Sempre me pareceu reflexo de escassa inteligência e profundo oportunismo não ler os eventos à luz da realidade em que ocorreram. Da mesma forma, pretender desvalorizar culturas alheias, impondo a nossa algo que volta a estar na agenda do politicamente correto europeu, só revela a arrogância, fundada numa pretensa superioridade intelectual de quem há muito deixou de se preocupar com as necessidades mais básicas, que fazem o quotidiano dos que, lutam, pelo menos dois terços do planeta, pela sobrevivência.

 Reconduzindo a questão à área desportiva, tresler a história seria como teimar, por exemplo, que Carlos Calado (grande velocista português do final do século XX) foi melhor do que Jesse Owens que brilhou na década de 1930/40, apenas porque conseguiu melhores marcas que o norte-americano. A esta discussão sem sentido podiam ser trazidos Pelé, Eusébio Cruyff, Di Stéff, Puskás Maradona, Messi e Cristiano Ronaldo, da mesma forma que podia querer criar-se um ranking patético entre Leonardo da Vinci, Pablo Picasso, Miguel Ângelo, Salvador Dalí, Vincent Van Gogh, Lucian Freud, Jackson Polock ou Rembrandt.

 Deixando de parte comparações sem sentido, ou juízos de valores que pretendem comparar o incomparável, há que perceber o Mundo, mantendo a mente aberta a uma evolução que aponta no sentido da abrangência e da tolerância, do respeito e da igualdade na diferença, em escalas e dinâmicas diferente, consoante o ponto de partida de cada sociedade.

 O Desporto, talvez a mas forte das linguagens universal, representa um papel importante em todas as transformações em curso, porque funciona como farol que leva luz a todas as partidas do Mundo.
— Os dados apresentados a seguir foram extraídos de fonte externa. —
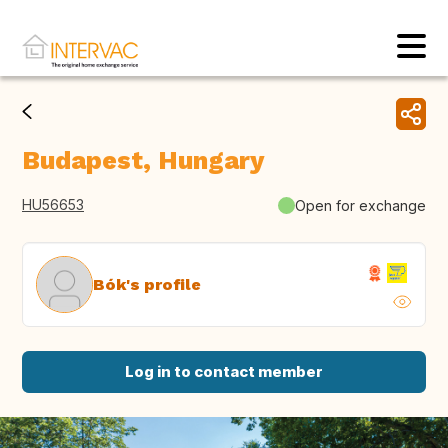
Budapest, Hungary
HU56653
Open for exchange
Bók's profile
Log in to contact member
E, apesar de críticas justas feitas sobretudo à ganância falta de escrúpulos de alguns, temas como a igualdade de género, a luta contra o racismo ou a ostracização de países agressores, têm dado saltos quânticos à escala global, também pela visibilidade que o Desporto lhes deu. Por tudo isto – e em Portugal começa agora, com décadas de atraso, a dar-se importância ao assunto -, apertar a malha e aumentar o escrutínio sobre quem assume cargos em clubes e organizações é fundamental para não corrermos o risco de trocar apenas, nalguns casos, bafio velho por novos bafientos.